U.S. Neutralizes Russia by Sending Token Military Force to Poland
A. THE SOURCE
1. Don’t waste your time here.
B. THE TEASE
2. [Sigh …] No, it isn’t — unless you find ridiculously over-the-top exaggerations about the purported accomplishments of grossly incompetent, undemocratically-elected political leaders “amazing.”
3. Step aside, Abe Lincoln. Suck it, FDR. Donald Trump is the strongest president in U.S. history because he grudgingly approved a minor troop deployment to Eastern Europe in a symbolic attempt to gloss over his own indifference to Russian territorial expansion.
4. Surprisingly, on this occasion USA Politics Today has refrained from telling us how many hundreds of thousands of times we need to share its craptacular post in order to “send a message” to President Trump; but if we share it at all, we are deemed by virtue of USAPT’s clever hashtag translation to have formally acknowledged Trump’s unrivaled greatness, which may be used against us in a future legal action or divorce proceeding.
C. THE IMAGE
5. President Trump, carefully spelling out which methods of killing innocent babies will result in a U.S. missile strike, and which will not.
6. Trump’s elfin index finger is 1.8 inches long. No wonder Melania sleeps in her own bed.
D. THE HEADLINE
7. USA Politics Today hasn’t been this impressed by a presidential decision since Trump boldly used his 3-wood out of the rough at Mar-a-Lago last weekend.

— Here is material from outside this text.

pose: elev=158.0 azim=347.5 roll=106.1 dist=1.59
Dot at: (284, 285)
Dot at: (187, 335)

8. Actually, President Trump (a.k.a. Defense Secretary Mattis) sent about 900 U.S. soldiers to northeastern Poland. The remainder of the multinational force consists of 150 British troops and 120 Romanians. Their official mission is to “deter aggression,” not “fight Russia.” But if a need to launch an attack arises, we’re sure that Trump will courteously call Putin an hour in advance to warn him.
9. Although this sounds like another vapidly asinine exclamation from a right-wing media site, it turns out to be a real quote from U.S. Army Lt. Colonel Steven Gventer, who heads the battle group. Which makes one wonder — are there situations in which our expensively equipped soldiers are only partially ready to be lethal? Or merely ready to be non-lethal? Regardless, the author of the linked article can’t contain his fabricated excitement, shouting out: “The world is going to be afraid from America again! We are going to be number one again! Trump will make America great! GOD BLESS AMERICA!” And God bless Poland, for believing it can count on Mr. Flexible to honor America’s international commitments when lethal-ready Russian tanks start massing on its borders.